BEGIN Task data

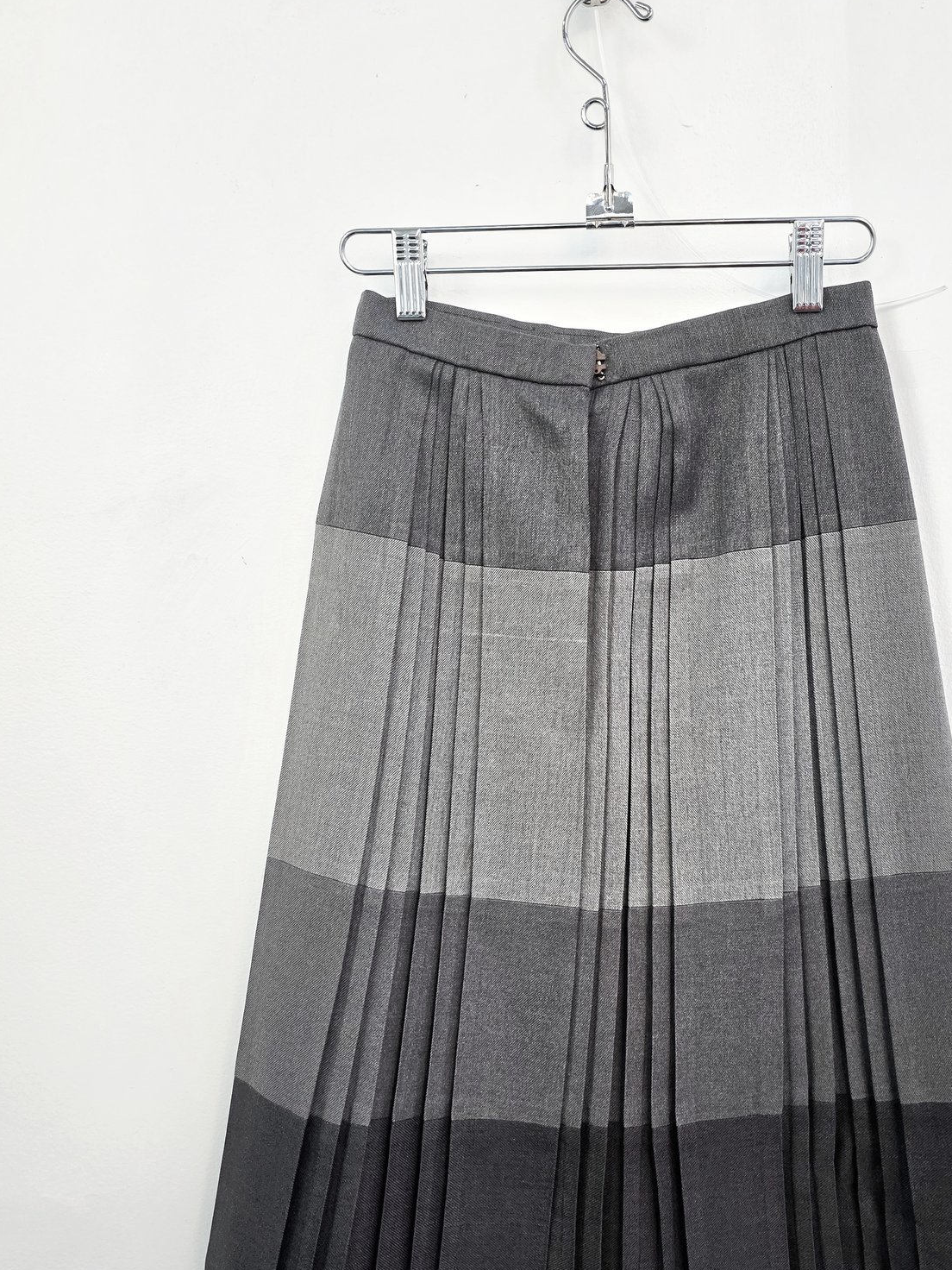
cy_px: 679
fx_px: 1100
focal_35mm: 30
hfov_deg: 46.4
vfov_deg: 59.9
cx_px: 598
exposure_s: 1/120
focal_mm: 6.3
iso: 160
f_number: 1.7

END Task data

• **Required action**
Leave the pictures out, and transcribe each of the records exactly.

• **Answer section**
cy_px: 679
fx_px: 1100
focal_35mm: 30
hfov_deg: 46.4
vfov_deg: 59.9
cx_px: 598
exposure_s: 1/120
focal_mm: 6.3
iso: 160
f_number: 1.7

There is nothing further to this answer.